■ **WORK INSTRUCTIONS**: The answer should contain all of the records below, each one copied word for word.
*** DATA LISTING Section Begins ***
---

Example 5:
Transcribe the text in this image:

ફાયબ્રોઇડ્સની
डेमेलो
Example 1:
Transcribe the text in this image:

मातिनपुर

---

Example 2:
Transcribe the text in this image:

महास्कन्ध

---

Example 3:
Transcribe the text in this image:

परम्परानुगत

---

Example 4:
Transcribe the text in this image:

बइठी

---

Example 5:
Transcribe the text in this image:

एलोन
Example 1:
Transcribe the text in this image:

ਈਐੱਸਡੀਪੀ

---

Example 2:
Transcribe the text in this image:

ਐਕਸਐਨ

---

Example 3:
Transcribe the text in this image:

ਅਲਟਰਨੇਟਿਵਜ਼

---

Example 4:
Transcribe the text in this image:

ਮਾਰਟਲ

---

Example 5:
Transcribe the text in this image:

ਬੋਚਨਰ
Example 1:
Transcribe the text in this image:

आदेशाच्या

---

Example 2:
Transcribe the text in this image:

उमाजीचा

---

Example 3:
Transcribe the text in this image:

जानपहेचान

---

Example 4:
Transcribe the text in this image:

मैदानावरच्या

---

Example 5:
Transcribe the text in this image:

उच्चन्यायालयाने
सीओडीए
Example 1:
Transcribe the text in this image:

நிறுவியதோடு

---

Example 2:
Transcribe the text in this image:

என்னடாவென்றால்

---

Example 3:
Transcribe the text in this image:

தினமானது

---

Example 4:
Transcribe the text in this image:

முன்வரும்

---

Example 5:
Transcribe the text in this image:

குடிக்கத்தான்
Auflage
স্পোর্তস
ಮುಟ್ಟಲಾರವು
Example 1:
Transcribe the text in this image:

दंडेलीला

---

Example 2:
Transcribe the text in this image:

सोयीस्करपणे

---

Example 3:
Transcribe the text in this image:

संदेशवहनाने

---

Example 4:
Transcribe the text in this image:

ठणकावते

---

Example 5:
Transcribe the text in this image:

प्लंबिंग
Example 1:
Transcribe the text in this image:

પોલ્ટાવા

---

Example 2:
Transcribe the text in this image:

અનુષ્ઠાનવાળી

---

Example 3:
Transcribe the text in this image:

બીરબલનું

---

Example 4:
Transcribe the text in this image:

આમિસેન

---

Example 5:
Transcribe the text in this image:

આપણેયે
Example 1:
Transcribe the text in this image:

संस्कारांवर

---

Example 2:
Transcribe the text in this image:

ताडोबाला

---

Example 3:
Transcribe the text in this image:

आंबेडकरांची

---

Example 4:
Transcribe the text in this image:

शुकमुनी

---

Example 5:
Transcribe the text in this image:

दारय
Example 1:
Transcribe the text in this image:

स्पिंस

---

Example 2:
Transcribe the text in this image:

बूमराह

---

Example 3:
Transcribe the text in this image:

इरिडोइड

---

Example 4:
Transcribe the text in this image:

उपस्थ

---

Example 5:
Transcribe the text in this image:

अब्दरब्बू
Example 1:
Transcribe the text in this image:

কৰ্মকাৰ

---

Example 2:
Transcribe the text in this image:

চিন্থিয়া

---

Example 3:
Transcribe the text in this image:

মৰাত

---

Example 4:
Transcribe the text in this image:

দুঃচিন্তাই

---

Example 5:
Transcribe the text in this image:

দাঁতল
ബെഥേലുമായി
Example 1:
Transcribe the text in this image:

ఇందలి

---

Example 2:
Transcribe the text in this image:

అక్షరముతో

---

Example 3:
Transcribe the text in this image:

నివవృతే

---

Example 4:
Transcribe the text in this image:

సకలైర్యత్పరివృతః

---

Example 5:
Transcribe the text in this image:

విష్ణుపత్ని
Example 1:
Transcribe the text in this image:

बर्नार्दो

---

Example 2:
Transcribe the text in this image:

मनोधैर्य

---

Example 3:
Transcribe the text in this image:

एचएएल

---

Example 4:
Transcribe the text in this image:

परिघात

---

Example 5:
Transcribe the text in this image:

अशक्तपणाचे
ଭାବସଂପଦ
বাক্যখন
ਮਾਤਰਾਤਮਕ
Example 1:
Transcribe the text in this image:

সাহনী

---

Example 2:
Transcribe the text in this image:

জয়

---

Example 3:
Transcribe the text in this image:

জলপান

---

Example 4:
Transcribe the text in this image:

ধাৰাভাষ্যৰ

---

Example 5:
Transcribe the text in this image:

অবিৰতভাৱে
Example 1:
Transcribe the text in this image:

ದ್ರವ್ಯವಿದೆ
*** DATA LISTING Section Ends ***
■ **EXERCISE SOLUTION**:
---

Example 5:
Transcribe the text in this image:

ફાયબ્રોઇડ્સની
डेमेलो
Example 1:
Transcribe the text in this image:

मातिनपुर

---

Example 2:
Transcribe the text in this image:

महास्कन्ध

---

Example 3:
Transcribe the text in this image:

परम्परानुगत

---

Example 4:
Transcribe the text in this image:

बइठी

---

Example 5:
Transcribe the text in this image:

एलोन
Example 1:
Transcribe the text in this image:

ਈਐੱਸਡੀਪੀ

---

Example 2:
Transcribe the text in this image:

ਐਕਸਐਨ

---

Example 3:
Transcribe the text in this image:

ਅਲਟਰਨੇਟਿਵਜ਼

---

Example 4:
Transcribe the text in this image:

ਮਾਰਟਲ

---

Example 5:
Transcribe the text in this image:

ਬੋਚਨਰ
Example 1:
Transcribe the text in this image:

आदेशाच्या

---

Example 2:
Transcribe the text in this image:

उमाजीचा

---

Example 3:
Transcribe the text in this image:

जानपहेचान

---

Example 4:
Transcribe the text in this image:

मैदानावरच्या

---

Example 5:
Transcribe the text in this image:

उच्चन्यायालयाने
सीओडीए
Example 1:
Transcribe the text in this image:

நிறுவியதோடு

---

Example 2:
Transcribe the text in this image:

என்னடாவென்றால்

---

Example 3:
Transcribe the text in this image:

தினமானது

---

Example 4:
Transcribe the text in this image:

முன்வரும்

---

Example 5:
Transcribe the text in this image:

குடிக்கத்தான்
Auflage
স্পোর্তস
ಮುಟ್ಟಲಾರವು
Example 1:
Transcribe the text in this image:

दंडेलीला

---

Example 2:
Transcribe the text in this image:

सोयीस्करपणे

---

Example 3:
Transcribe the text in this image:

संदेशवहनाने

---

Example 4:
Transcribe the text in this image:

ठणकावते

---

Example 5:
Transcribe the text in this image:

प्लंबिंग
Example 1:
Transcribe the text in this image:

પોલ્ટાવા

---

Example 2:
Transcribe the text in this image:

અનુષ્ઠાનવાળી

---

Example 3:
Transcribe the text in this image:

બીરબલનું

---

Example 4:
Transcribe the text in this image:

આમિસેન

---

Example 5:
Transcribe the text in this image:

આપણેયે
Example 1:
Transcribe the text in this image:

संस्कारांवर

---

Example 2:
Transcribe the text in this image:

ताडोबाला

---

Example 3:
Transcribe the text in this image:

आंबेडकरांची

---

Example 4:
Transcribe the text in this image:

शुकमुनी

---

Example 5:
Transcribe the text in this image:

दारय
Example 1:
Transcribe the text in this image:

स्पिंस

---

Example 2:
Transcribe the text in this image:

बूमराह

---

Example 3:
Transcribe the text in this image:

इरिडोइड

---

Example 4:
Transcribe the text in this image:

उपस्थ

---

Example 5:
Transcribe the text in this image:

अब्दरब्बू
Example 1:
Transcribe the text in this image:

কৰ্মকাৰ

---

Example 2:
Transcribe the text in this image:

চিন্থিয়া

---

Example 3:
Transcribe the text in this image:

মৰাত

---

Example 4:
Transcribe the text in this image:

দুঃচিন্তাই

---

Example 5:
Transcribe the text in this image:

দাঁতল
ബെഥേലുമായി
Example 1:
Transcribe the text in this image:

ఇందలి

---

Example 2:
Transcribe the text in this image:

అక్షరముతో

---

Example 3:
Transcribe the text in this image:

నివవృతే

---

Example 4:
Transcribe the text in this image:

సకలైర్యత్పరివృతః

---

Example 5:
Transcribe the text in this image:

విష్ణుపత్ని
Example 1:
Transcribe the text in this image:

बर्नार्दो

---

Example 2:
Transcribe the text in this image:

मनोधैर्य

---

Example 3:
Transcribe the text in this image:

एचएएल

---

Example 4:
Transcribe the text in this image:

परिघात

---

Example 5:
Transcribe the text in this image:

अशक्तपणाचे
ଭାବସଂପଦ
বাক্যখন
ਮਾਤਰਾਤਮਕ
Example 1:
Transcribe the text in this image:

সাহনী

---

Example 2:
Transcribe the text in this image:

জয়

---

Example 3:
Transcribe the text in this image:

জলপান

---

Example 4:
Transcribe the text in this image:

ধাৰাভাষ্যৰ

---

Example 5:
Transcribe the text in this image:

অবিৰতভাৱে
Example 1:
Transcribe the text in this image:

ದ್ರವ್ಯವಿದೆ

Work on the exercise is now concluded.